* Aufgabe 1 *
Entscheide für jede Aussage, ob sie mit dem Auszug unten übereinstimmt, und belege dein Ja oder Nein mit den entscheidenden Worten des Auszugs als wörtlichem Zitat. (a) Freirad sendet seit Juli 2002 werbefreies Kulturprogramm. (b) Die frühen Sendungen von Radio Radiator wurden live ausgestrahlt. (c) Der Streit um den Sender kam bis vor den Verfassungsgerichtshof.

* Auszug *
- - - - -

Freirad-Innsbruck-1

Dass Innsbruck einen kleinen Radiosender hat, muss einem überhaupt erstmal zu Ohren kommen. Wozu auch Sendungsformate mit festgelegtem Stundenplan, wenn jeder Streamingdienst doch willig liefert, was man gerade so lauschen will? Dass es dafür überraschend viele gute Gründe gibt, beweist Freirad 105.9 in entsprechend kunstvoll schillernden Facetten. Eine davon durfte ich kürzlich quasi privat kennenlernen - als mich Moderator Alessandro in seine einzigartige Sendung eingeladen hat.

Hunderfünfkommaneun

Man muss hier kurz die Geschichte vom Freirad erzählen, denn sie ist schön und spannend: Das Freie Radio sendet in Innsbruck schon seit einem Vierteljahrhundert, gut die letzte Hälfte davon legal. Früher war man nämlich ein waschechter Pirat_innensender und leistete als Radio Radiator wertvolle Kulturpionierarbeit: Anfang der Neunziger funkt eine Handvoll politisch begabter Student_innen, üblicherweise freitags, halbstündige Sendungen über Innsbruck, sorgfältig vorproduziert auf Tonbandkassette. Immer auf der Flucht vor der Funküberwachung (heute Fernmeldebehörde) im Puch Geländewagen, man geht mit angemessener Härte gegen diese Freigeister vor. Kann man keine fassen, werden die schwachen Sendefrequenzen überlagert, vorzugsweise mit Radio Maria. Schließlich schafft es die Angelegenheit sogar vor den Verfassungsgerichtshof, die Freigeister sind im Recht, das österreichische Rundfunkgesetz wird angepasst und seit Juli 2002 sendet Freirad werbefreies Kulturprogramm auf Hunderfünfkommaneun.

- - - - -

* Datensätze *
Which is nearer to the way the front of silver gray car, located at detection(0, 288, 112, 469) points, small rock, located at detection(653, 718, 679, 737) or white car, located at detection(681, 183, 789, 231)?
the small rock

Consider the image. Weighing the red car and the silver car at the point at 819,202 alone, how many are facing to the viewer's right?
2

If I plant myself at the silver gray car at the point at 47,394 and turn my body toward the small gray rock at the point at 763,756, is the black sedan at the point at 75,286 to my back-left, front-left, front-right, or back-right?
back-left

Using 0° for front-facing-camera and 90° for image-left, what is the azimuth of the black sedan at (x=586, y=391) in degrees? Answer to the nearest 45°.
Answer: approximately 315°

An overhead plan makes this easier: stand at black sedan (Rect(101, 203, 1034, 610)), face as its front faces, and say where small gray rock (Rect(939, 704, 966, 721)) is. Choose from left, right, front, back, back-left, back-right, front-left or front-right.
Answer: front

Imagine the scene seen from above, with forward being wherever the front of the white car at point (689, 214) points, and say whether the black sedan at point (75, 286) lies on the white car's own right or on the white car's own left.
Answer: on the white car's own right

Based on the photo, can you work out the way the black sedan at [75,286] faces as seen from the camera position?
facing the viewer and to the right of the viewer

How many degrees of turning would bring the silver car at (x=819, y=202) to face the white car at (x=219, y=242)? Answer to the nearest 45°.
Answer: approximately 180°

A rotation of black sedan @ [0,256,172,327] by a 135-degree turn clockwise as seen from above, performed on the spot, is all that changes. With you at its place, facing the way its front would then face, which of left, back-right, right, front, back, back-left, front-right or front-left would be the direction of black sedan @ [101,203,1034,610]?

- - - - -

* Aufgabe 2 *
Wiederhole die Zeilen der Auflistung vom Anfang bis einschließlich der Zeile mit "the small rock" wortgetreu.

* Antwort 1 *
(a) Ja: „seit Juli 2002 sendet Freirad werbefreies Kulturprogramm“
(b) Nein: „sorgfältig vorproduziert auf Tonbandkassette“
(c) Ja: „Schließlich schafft es die Angelegenheit sogar vor den Verfassungsgerichtshof“

* Antwort 2 *
Which is nearer to the way the front of silver gray car, located at detection(0, 288, 112, 469) points, small rock, located at detection(653, 718, 679, 737) or white car, located at detection(681, 183, 789, 231)?
the small rock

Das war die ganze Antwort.